DANIŞTAY Başkanı Hüseyin Karakullukçu'yu televizyonda izleyenler,
Hem duygulandı hem de ona olan hayranlıkları arttı.
Her Karadeniz uşağı gibi,
Dobra dobra konuştu,
Kasıntı değil, içten ve samimiydi…
***
Başkan seçildiği günlerde bir arkadaşının hediye ettiği,
"Muhteşem Süleyman" yüzüğüyle gündeme gelmişti…
Sonra bu önemli hukuk adamının çok iyi su böreği yaptığını öğr
endi Türkiye…
Trafik kazasında kaybettiği eşine üzüldü insanlar.
Ve sonrasında evlenmediğini de öğrendiler…
***
Danıştay Başkanı olunca malum matbuat onu
"Danıştay ile davalı başkan" olarak sunmuştu kamuoyuna.
Danıştay'ı dava etmişti çünkü o günkü yetkililer, eşini kaybettikten sonra Danıştay'a ait lojmanda bakmakla yükümlü olduğu çocuğuyla oturan
Karakullukçu'ya
"Burada oturmuyorsunuz artık" şeklinde bir tebligat göndermişlerdi.
Dava konusu buydu, Başkan da davayı kazanmıştı.
***
Danıştay'ı halka açan ve halkla kucaklaşan ama asla adaletten taviz vermeyen bir hukuk adamıdır Karakullukçu…
Hayat felsefesi
"Ben köyden gelen, çocukluğu çok mutlu geçmiş birisiyim.

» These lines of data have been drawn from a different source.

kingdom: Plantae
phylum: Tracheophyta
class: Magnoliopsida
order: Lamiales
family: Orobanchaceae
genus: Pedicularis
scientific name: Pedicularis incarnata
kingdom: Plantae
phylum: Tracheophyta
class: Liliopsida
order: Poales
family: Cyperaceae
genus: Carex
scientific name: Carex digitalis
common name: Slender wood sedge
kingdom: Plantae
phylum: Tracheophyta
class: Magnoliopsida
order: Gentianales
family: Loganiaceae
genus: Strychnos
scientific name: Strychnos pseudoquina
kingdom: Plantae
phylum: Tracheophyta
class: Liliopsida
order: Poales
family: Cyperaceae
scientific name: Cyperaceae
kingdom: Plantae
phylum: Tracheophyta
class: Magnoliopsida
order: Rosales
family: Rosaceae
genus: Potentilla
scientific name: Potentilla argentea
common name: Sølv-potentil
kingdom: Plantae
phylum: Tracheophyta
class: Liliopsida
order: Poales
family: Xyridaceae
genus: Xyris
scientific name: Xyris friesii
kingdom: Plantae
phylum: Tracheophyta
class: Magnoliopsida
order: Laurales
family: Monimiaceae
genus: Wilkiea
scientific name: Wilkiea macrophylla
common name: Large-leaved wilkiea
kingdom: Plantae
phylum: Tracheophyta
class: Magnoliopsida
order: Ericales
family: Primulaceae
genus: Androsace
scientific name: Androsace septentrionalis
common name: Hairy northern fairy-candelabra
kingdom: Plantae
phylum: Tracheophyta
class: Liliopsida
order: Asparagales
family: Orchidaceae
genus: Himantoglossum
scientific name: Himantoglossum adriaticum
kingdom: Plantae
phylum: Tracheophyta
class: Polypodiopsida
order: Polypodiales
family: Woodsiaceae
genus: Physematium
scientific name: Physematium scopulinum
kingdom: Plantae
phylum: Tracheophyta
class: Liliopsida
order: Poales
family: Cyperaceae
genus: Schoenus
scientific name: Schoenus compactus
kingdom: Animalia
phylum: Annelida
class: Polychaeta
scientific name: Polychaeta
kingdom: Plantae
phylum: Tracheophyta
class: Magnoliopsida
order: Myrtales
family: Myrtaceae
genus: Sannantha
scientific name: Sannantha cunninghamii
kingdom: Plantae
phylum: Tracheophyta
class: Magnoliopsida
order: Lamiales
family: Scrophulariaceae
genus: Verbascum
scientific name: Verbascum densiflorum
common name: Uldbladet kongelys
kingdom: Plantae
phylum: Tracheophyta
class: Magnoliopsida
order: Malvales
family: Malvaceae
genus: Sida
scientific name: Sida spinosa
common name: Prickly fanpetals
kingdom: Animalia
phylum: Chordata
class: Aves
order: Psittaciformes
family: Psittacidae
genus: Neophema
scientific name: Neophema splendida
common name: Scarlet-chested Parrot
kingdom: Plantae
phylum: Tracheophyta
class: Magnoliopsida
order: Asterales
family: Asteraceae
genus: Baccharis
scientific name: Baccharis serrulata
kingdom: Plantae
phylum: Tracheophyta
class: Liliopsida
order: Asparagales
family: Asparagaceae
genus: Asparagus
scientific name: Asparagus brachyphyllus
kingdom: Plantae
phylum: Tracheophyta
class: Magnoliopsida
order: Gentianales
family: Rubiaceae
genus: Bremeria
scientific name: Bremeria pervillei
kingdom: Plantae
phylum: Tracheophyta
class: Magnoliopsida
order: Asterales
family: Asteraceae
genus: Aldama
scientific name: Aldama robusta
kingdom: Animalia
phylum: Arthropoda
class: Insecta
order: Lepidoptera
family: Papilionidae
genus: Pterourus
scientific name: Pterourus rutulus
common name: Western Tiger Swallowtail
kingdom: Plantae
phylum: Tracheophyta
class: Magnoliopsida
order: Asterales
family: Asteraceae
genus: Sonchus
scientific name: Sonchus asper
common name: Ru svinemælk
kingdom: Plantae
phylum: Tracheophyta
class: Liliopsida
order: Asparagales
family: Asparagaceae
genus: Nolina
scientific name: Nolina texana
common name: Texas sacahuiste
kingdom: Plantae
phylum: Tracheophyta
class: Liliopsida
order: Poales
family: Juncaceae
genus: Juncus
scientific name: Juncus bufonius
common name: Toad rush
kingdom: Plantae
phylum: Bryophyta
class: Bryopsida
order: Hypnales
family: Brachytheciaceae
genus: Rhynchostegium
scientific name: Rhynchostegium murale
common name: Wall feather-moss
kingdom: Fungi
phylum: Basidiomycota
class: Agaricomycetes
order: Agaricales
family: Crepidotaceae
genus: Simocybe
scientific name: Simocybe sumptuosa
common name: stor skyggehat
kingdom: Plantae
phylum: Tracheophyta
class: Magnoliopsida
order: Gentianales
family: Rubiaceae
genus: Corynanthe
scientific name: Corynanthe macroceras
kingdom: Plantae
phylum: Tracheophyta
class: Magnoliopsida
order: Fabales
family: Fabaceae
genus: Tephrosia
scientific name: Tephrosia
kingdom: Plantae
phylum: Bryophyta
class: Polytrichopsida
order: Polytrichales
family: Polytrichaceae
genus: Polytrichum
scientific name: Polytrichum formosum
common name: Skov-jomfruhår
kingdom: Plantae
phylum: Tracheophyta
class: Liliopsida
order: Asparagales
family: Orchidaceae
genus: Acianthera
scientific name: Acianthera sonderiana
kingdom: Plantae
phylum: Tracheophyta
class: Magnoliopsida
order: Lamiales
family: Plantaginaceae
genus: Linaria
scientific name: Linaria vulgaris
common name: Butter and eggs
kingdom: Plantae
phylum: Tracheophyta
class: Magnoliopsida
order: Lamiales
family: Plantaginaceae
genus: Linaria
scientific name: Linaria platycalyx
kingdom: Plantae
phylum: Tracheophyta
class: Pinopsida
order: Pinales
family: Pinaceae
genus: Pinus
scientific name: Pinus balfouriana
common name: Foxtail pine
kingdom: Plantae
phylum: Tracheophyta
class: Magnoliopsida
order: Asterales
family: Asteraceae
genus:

Felsefem çok basit. Yaşa, nasıl anlıyorsan öyle yaşa, hayatı nerede yakalıyorsan orada yaşa" diyor.
***
Karakullukçu şık giyinen biridir…
Özgüveni tamdır.
Manşet kolsuz gömlek giymez.
O milletin alıştığı tarzda biri değildir ama Danıştay'a büyük katkıları olacağını biliyoruz.
***
Karakullukçu yönetim anlayışını belirtirken,
"Fransız tabiriyle beni irregulier (kuralları takip etmeyen)
birisi olarak düşünebilirsiniz. Hukukun genel kuralları ve toplumun değer yargılarını alın, içerisine din, ahlak ve genel hukuk kurallarını koyun... Bu çerçevede kimsenin hakkına, hukukuna zarar vermeksizin rahat yaşamayı kendine ilke edinmiş bir adamım. Kimsenin keyfi için de ilkelerimden vazgeçmem. Benim için insanın onuru, şahsiyeti her şeyden önce gelir. İnsansak insan onuruna göre yaşayacağız, tabi toplumun değerlerine ters düşmeden" demişti.